The first time

(A companion of sorts to: Hypercritical; Love it if we made it)

Here we are again, having a different version of the same conversation. The first time we did this, it felt like playing in a tropical greenhouse, the red, green and orange reflected on the glass like something from a gilt-edged fairytale. In the background, the blue-winged butterflies trembled, then soared. We tiptoed across walkways strewn with nettles and yellow leaves. We let our hands rest on balustrades of twisted metal. I met your eyes from between the pink, purple and white petals. The intimacy was strange and new and welcomed.

This version of the conversation, a million years later, lies between us like a neglected hotel pool: greenish, milky, off-putting. But it is a part of this, a part of things. Entry into the water is already included in the bill, and therefore we are obliged to wade in, to feel its discomfiting warmth. We do a few laps, unwillingly, and then towel ourselves off with our backs to each other. I sit across from you at the breakfast buffet, my hair still wet at the ends. I hold the fork and knife stiffly, in lieu of sword and shield. The happy chatter of the other guests is overwhelming. We agree, in silence, to pretend this never happened.

If I cleaved myself in half, so that the chunks I inherited at birth fell away in perfect synchronicity, like the boosters falling off a rocket blasting into space, what would be left? What pound of dust, what cracked fistful of red-ribbed stone might be mine? Sometimes I think there’s nothing original to be found here, in this flesh that is less flesh and more an accretion of tendernesses, but that’s a paradox, isn’t it? Wouldn’t that mean we’re all just duplicates of the rotted body of the original Eve? What a curse, indeed. Each new duplication, a lessening of the first soul. But it fits. I do feel less, I do feel lesser. Every year that passes, I feel myself diminish. I feel that something is being slowly eroded away. Then I look at you and feel almost unendurably embarrassed, at the totality of the selfishness that is inherent to my self-loathing, at the vanity of my paranoia.
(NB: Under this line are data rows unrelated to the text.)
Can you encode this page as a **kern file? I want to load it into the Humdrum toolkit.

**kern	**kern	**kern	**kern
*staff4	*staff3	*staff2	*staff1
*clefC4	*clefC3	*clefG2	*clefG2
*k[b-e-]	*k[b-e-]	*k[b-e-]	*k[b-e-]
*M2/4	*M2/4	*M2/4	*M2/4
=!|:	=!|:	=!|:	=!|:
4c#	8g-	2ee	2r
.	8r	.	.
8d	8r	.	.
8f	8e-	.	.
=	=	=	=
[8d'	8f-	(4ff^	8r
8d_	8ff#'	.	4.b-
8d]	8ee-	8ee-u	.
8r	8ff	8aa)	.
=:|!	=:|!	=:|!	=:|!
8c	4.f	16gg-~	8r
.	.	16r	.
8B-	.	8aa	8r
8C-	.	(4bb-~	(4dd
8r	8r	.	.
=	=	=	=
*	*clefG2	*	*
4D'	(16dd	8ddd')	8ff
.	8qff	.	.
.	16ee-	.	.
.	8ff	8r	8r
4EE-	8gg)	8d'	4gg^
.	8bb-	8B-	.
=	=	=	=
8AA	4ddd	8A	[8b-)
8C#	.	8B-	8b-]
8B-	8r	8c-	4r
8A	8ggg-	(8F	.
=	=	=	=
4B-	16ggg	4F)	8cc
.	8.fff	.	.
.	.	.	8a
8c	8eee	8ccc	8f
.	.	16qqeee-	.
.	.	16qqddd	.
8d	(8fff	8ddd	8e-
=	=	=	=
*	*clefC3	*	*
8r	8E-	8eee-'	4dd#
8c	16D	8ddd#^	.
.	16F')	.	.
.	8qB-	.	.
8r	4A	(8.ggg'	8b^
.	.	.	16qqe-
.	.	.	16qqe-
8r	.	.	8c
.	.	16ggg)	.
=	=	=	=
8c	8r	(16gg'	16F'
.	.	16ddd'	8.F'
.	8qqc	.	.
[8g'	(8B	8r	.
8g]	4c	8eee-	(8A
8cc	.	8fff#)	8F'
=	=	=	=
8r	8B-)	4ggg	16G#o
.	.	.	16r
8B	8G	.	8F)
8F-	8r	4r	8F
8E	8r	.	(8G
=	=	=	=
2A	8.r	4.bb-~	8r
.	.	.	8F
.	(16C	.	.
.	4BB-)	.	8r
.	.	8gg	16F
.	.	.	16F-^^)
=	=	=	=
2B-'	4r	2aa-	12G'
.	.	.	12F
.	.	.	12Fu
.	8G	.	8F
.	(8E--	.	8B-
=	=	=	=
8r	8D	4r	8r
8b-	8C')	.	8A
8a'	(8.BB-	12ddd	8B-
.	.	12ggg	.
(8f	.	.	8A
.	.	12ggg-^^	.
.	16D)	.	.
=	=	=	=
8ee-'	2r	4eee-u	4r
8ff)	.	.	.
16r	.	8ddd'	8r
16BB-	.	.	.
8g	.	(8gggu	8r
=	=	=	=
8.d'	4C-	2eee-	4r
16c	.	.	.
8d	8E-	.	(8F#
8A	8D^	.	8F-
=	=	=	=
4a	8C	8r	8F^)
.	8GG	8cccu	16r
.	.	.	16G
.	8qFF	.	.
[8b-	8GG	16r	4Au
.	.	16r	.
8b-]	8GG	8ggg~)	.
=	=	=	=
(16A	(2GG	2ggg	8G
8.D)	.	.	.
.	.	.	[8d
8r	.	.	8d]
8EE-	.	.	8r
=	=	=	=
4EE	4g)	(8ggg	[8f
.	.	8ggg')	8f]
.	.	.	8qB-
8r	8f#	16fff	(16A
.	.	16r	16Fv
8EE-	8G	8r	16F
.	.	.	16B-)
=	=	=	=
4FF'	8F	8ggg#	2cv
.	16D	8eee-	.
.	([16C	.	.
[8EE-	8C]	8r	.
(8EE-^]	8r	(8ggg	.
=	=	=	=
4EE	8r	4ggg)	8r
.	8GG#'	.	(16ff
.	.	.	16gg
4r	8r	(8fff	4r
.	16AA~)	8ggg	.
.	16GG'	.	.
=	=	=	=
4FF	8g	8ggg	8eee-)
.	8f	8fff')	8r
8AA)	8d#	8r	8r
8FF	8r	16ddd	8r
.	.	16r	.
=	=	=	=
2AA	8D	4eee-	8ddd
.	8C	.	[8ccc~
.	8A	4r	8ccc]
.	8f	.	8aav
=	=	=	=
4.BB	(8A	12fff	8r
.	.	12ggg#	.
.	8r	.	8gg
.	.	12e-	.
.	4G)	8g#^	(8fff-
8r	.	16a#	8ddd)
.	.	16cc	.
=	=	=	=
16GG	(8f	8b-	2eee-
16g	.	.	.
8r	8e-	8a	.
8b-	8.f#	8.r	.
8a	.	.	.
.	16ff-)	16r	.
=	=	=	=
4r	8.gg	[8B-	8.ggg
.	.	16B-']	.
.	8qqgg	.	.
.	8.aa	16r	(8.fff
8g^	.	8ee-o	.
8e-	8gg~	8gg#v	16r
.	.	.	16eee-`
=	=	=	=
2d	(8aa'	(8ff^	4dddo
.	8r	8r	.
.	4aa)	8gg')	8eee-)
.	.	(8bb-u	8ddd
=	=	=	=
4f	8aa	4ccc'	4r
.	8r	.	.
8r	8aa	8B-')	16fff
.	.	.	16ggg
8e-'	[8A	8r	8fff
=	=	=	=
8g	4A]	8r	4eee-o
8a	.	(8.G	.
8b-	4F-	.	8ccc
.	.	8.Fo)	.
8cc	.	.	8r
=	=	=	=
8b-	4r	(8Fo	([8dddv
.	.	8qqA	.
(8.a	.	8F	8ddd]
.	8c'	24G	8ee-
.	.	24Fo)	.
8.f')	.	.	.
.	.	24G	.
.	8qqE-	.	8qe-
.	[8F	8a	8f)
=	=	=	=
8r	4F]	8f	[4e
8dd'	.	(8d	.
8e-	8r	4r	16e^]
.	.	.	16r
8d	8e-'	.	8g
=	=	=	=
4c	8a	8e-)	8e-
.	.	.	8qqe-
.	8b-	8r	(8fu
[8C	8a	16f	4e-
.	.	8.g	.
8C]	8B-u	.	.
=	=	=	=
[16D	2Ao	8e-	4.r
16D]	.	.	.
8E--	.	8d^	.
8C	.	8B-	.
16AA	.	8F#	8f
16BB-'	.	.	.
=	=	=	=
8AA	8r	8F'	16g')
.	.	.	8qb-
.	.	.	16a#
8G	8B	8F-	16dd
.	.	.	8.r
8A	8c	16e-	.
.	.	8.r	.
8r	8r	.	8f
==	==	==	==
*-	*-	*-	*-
Let’s get on a train, you and I. Let’s leave this behind. The world flashes by too quickly, as though trying to escape being framed for a crime. But what sin could the branching light, the fallow fields, the crowded houses have committed? Come back, I want to say, my face pressed against the glass. I didn’t get a good look at you, the first time. What is all this, then, but a series of imprecise, half-formed, poorly-informed glances? Sometimes we catch the light but most of the time, we don’t.

Disembarking, late at night, we turn to each other. The dusk that has fallen is proud and unrepentant, the curtain to end the play. I came after you, so I have your hair, your eyes, your bony wrists and ankles. No, that’s not quite right, is it? You came after me, didn’t you? And what did you keep of mine, when you raided the attic of our shared memory? What blue baby blanket, what blistered personality trait, what shred of thread from a scrapbook? You are my past, but I am not quite your future. I never met your expectations. Our legacy is not one of trust, because we don’t have that between us, and never have. Our legacy is one of regret. But I have to laugh, at you, at myself. It annoys you, I know—I was you. A lidded pot of blood put to boil.

If we were both strapped to a polygraph, would we have the same answers? Would we make the same mistakes? I have to cry, at you, at myself. If we were free to go, would we run to the same places, the same pleasures? Writing like this to a past self, I have a sense that I am launching myself into the atmosphere, the stars wheeling around in panic as I fling the pages of our mildewed diary onto the ground below, letting the secrets fertilize the soil, then poison the water. But when I plummet back down, hands clinging numbly to the parachute cords, I open my eyes against the sting of the wind and feel the weakness drain out of me, as though a purifying needle had punctured some putrefying chamber of the soul and released something there, something from the charnel pit there that could never hear the God in the predawn mountain, in the tiny grace of a budding magnolia, that refused to try. This weakness is not immediately replaced by strength, true—that doesn’t come so easily. But, alone in the freezing air, a patchwork of snow and tides beneath me, suddenly I have the feeling that, though I am no swimmer, I could stand to cross any river, if only I could know that you were on the other side. It’s not newfound courage that motivates me, but the realization that you are not just a fantasy, not just an exit wound for the past. You are real to me. Arms folded across my chest, hands cupping my shoulders, I fall back down to the earth in a blaze of lilies. I see your heart-shaped face behind my eyes. Yes, you are real to me. We’ll have this conversation again. It’s not the last time.